As of 2010, new cGMP requirements become mandatory for all dietary supplement manufacturers; thus many herbal medicine companies have also been researching labeling laws with renewed vigor. The FDA does not require herbal supplements to have expiration dates printed, and in fact the practice is discouraged unless the company has data to support that the product is not effective beyond its expiration date. Herbal products vary in the stability of their constituents; for example, Long Gu (Mastodi Ossis Fossilia) is unlikely to change over the next 10,000 years while Bo He (Menthae Herba) is quite volatile by comparison. It is likely that the shelf life of different products varies dynamically, but most of the products on the market have not been systematically tested for long-term stability.

How long do sealed, prepared herbal extracts stay fresh and effective? The question is difficult to definitively answer, but it is clear that sealed extracts last quite a long time. At least one large company has done stability testing to assess constituent levels on hundreds of sealed granule products, and their results showed minimal changes after even 7, 8, and 9 years. Based on the fact that hundreds of herbs have been tested way beyond the 3-5 year period of use that most companies specify, we can assume that the majority of extract products stay good well beyond their stated expiration date. However, the vast majority of individual products have never been subjected to long-term stability testing so we cannot be sure exactly how long they last.

In actual practice, often a factory will just ask the customer how long they want to date the product for, and that simple decision determines the expiration date. If we look at the same batch of granules from the same company, we may see a 4-year expiration date stated on the Asian market, a 3-year expiration date on the U.S. market, and a 5-year expiration date on the European market. The product is exactly the same but the expiration date is often arbitrarily based on the preferences of the target market.

Companies hesitate to put a long expiration date on their products because they fear that consumers will think the product is not fresh if its expiration dates extends 5-10 years into the future. At the same time, companies do not want to be responsible for products with 10-year expiration dates because they cannot be sure that each and every product would be able to scientifically show a lack of degradation a decade later.

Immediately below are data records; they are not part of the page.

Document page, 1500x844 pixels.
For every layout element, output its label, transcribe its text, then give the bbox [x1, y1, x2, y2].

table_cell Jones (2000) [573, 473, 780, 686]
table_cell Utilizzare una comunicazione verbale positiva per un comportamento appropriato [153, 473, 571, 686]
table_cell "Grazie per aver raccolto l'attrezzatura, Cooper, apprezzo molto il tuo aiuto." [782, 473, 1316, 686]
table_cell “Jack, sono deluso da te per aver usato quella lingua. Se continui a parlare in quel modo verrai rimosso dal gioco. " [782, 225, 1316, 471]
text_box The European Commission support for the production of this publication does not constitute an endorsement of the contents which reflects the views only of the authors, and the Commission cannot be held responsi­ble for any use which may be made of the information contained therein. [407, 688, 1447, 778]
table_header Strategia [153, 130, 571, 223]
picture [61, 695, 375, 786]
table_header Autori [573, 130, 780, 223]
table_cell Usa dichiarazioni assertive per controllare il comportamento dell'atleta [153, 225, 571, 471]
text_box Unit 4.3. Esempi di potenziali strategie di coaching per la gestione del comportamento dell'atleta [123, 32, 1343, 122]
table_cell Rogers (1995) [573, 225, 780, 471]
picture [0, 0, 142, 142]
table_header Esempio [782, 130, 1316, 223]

Multiple batches of constituent testing for every product would be expensive enough to cause price increases for practitioners and patients, and even if all companies began doing it tomorrow, the results wouldn’t be clear enough to interpret until 2020.

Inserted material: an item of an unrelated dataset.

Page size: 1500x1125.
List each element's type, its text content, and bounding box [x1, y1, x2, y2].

To be on the safe side, most companies put relatively short expiration dates on products because they know they can guarantee the product for say, three years. However, putting short expiration dates on products is problematic for practitioners. Practitioners cannot sell herbs to consumers when they are past their stated expiration date, and many practitioners hesitate to stock a wide range of formulas if they fear that they will eventually have to throw out the formulas that are less commonly used.

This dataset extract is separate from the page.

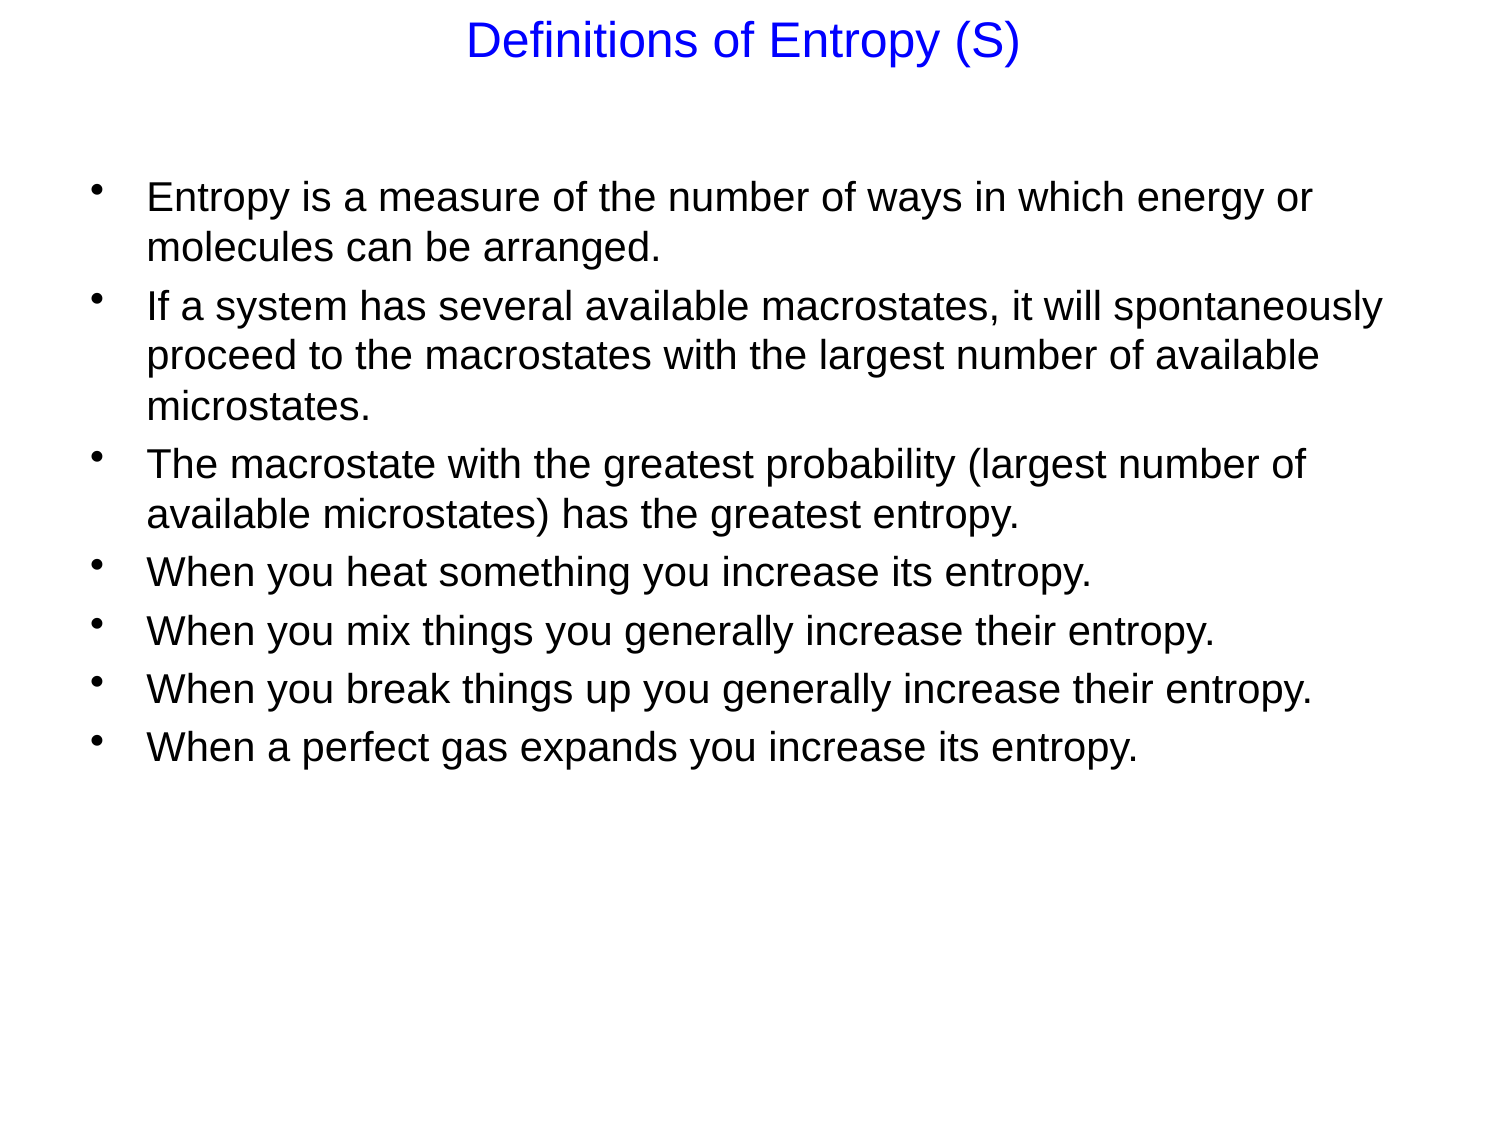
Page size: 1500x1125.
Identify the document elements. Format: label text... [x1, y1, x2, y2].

title Definitions of Entropy (S) [75, 0, 1413, 113]
list Entropy is a measure of the number of ways in which energy or molecules can be arranged. If a system has several available macrostates, it will spontaneously proceed to the macrostates with the largest number of available microstates. The macrostate with the greatest probability (largest number of available microstates) has the greatest entropy. When you heat something you increase its entropy. When you mix things you generally increase their entropy. When you break things up you generally increase their entropy. When a perfect gas expands you increase its entropy. [75, 162, 1425, 650]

Given the absence of scientifically valid data that would firmly establish the ideal shelf life of each product on the TCM market, the FDA pressure to use manufacturing dates instead of expiration dates is ultimately a good thing for the field. In the past, manufacturers often felt that they needed to put expiration dates on their labels because other companies used them and no one wanted to stand out as an exception. Now that most companies are phasing out the expiration date model, practitioners will have less stress about discarding stock based on a stated expiry date that, in many cases, is somewhat arbitrary. Nonetheless, practitioners will need to be educated about the implications of this change so that they have an appropriate understanding of the situation.